* _TASK ITEM_: For each line below, check for "carlow"; give only the total of lines where it occurs.

○ ○ ○ ○

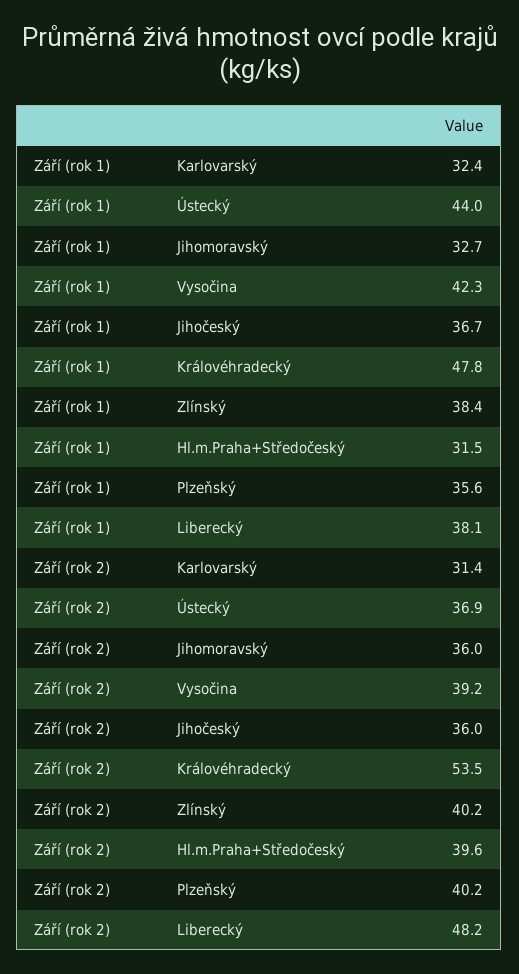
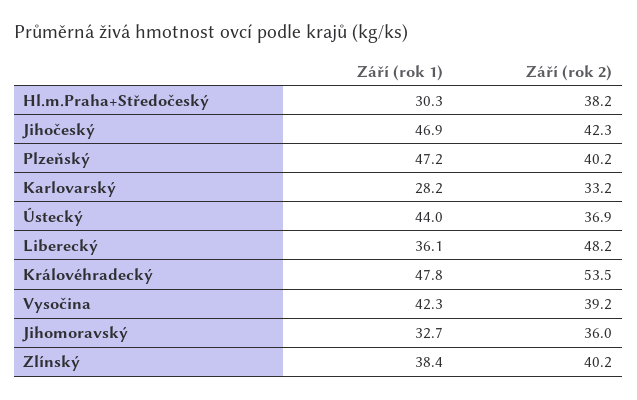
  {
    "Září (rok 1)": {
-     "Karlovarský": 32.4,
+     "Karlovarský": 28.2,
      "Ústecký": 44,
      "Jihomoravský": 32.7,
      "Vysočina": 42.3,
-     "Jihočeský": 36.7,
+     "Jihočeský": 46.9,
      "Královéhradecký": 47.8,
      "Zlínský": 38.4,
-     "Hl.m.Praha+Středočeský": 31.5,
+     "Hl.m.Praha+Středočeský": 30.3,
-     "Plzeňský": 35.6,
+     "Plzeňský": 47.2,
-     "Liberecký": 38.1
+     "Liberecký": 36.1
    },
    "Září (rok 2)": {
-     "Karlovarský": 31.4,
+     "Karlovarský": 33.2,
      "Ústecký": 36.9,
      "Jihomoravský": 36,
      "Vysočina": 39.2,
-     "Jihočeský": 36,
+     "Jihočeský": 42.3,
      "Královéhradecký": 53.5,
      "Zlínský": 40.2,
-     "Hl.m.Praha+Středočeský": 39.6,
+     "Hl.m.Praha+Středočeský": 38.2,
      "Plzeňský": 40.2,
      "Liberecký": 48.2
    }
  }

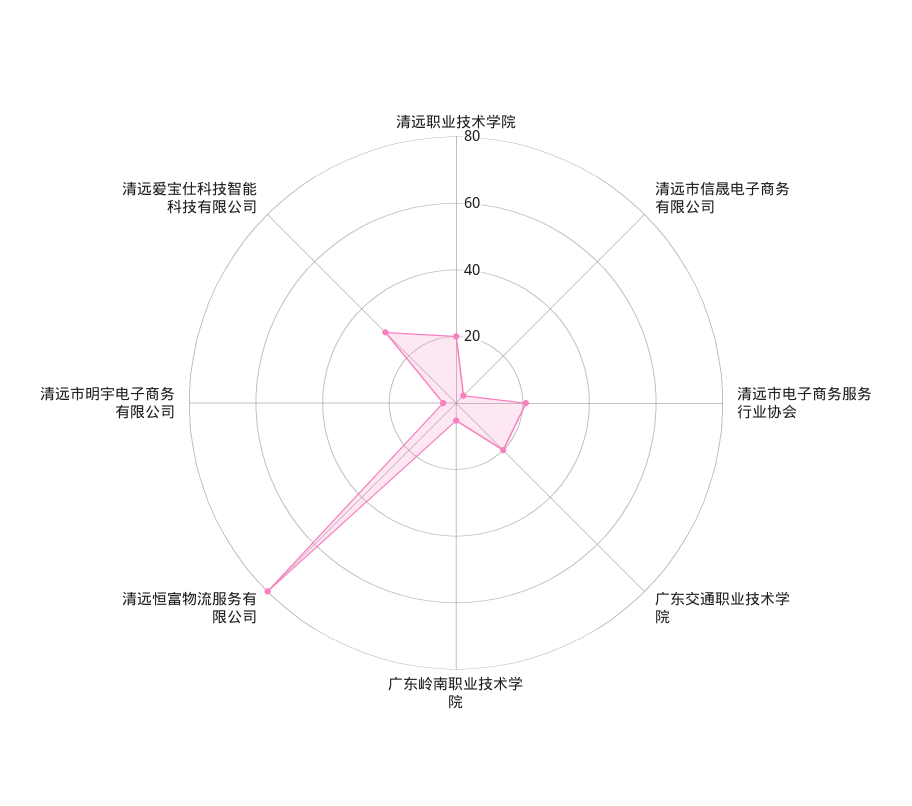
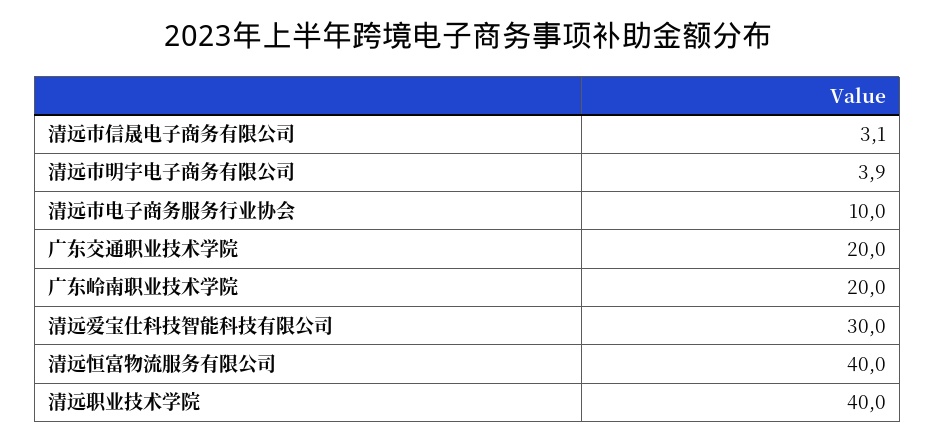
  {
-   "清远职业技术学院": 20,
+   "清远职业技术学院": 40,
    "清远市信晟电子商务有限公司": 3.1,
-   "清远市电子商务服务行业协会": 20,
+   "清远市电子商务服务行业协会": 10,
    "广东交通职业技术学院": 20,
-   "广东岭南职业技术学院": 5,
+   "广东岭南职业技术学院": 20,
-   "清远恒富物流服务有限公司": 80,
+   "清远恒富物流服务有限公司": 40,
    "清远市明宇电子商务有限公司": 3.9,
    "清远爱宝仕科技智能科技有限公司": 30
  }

○ ○ ○ ○

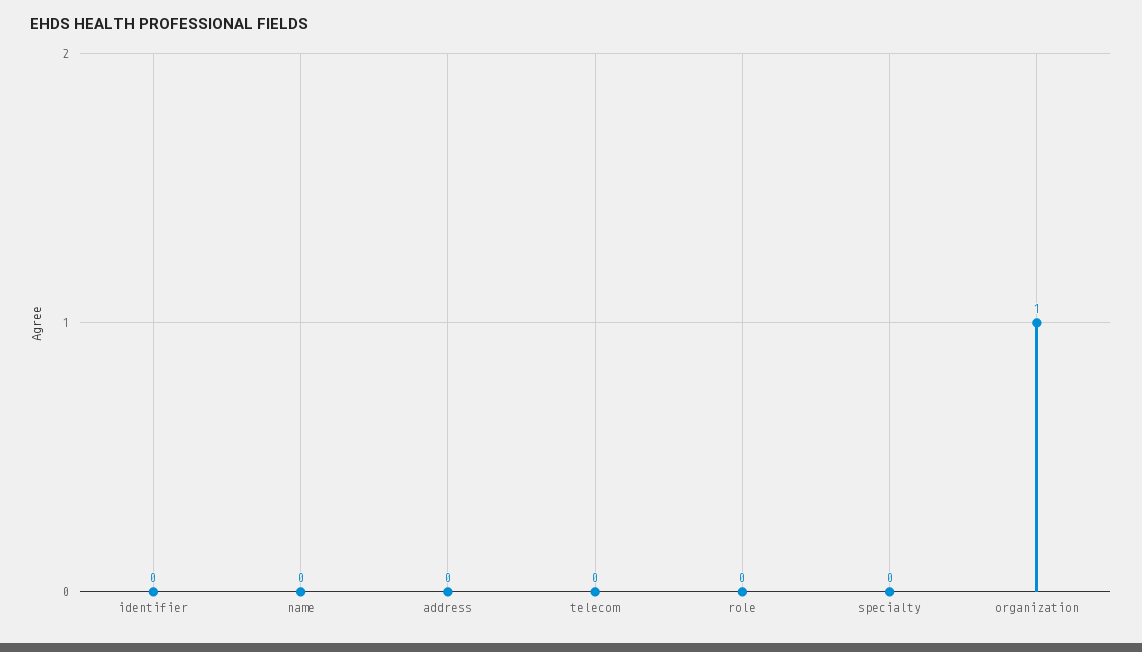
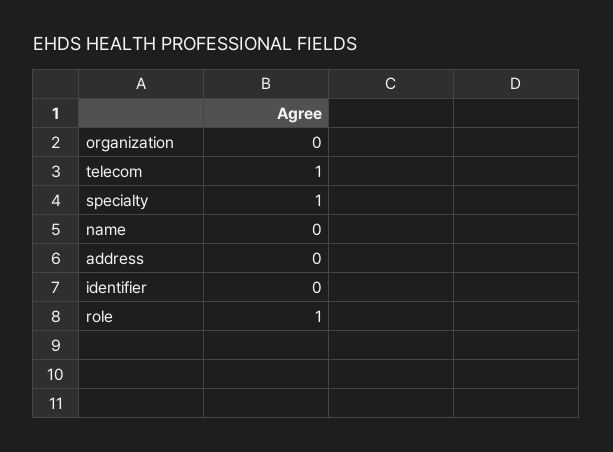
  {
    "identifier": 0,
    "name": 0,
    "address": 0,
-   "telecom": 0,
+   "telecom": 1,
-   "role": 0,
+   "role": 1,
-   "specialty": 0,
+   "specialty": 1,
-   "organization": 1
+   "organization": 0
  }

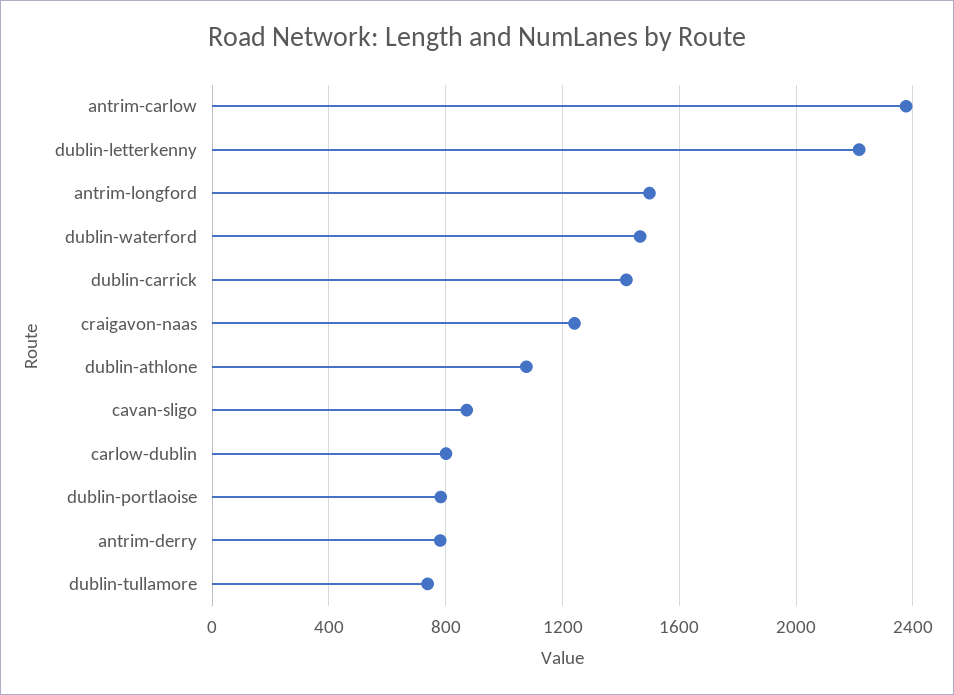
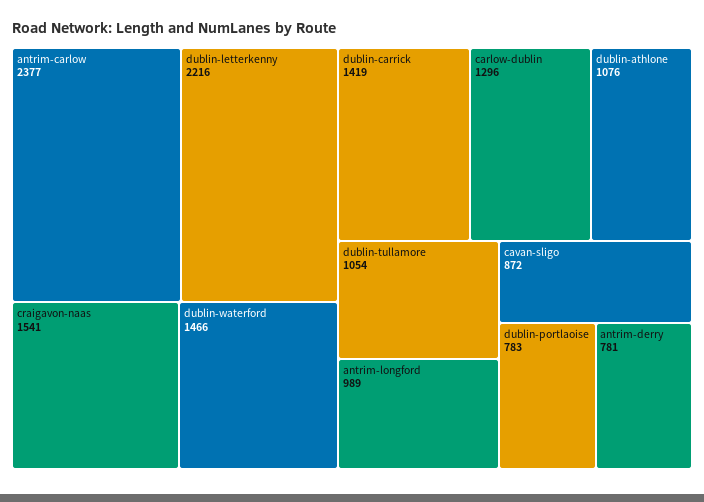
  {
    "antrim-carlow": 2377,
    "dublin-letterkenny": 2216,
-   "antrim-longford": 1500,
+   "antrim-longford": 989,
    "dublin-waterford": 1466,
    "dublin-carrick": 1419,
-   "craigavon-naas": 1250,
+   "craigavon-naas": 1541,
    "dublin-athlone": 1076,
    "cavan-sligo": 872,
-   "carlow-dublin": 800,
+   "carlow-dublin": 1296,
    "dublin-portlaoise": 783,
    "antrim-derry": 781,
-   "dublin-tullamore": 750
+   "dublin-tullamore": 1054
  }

○ ○ ○ ○

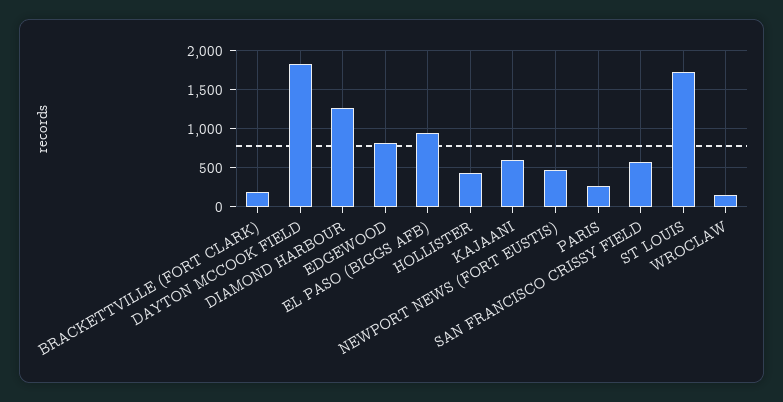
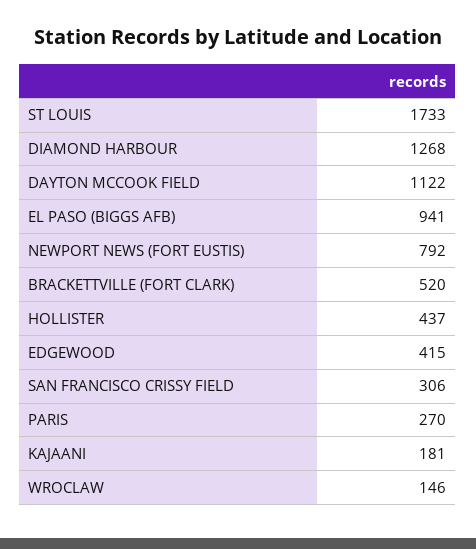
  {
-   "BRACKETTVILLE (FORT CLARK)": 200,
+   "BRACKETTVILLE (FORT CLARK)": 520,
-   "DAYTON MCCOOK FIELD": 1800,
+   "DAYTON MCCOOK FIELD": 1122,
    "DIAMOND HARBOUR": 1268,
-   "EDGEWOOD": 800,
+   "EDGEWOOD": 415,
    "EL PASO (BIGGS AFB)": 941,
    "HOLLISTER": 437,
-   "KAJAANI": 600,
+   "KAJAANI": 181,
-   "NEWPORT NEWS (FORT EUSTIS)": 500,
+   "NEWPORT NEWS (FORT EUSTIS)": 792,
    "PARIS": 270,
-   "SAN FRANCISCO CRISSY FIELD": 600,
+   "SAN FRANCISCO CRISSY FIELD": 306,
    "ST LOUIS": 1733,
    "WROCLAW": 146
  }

○ ○ ○ ○

* _YOUR RESPONSE_: 3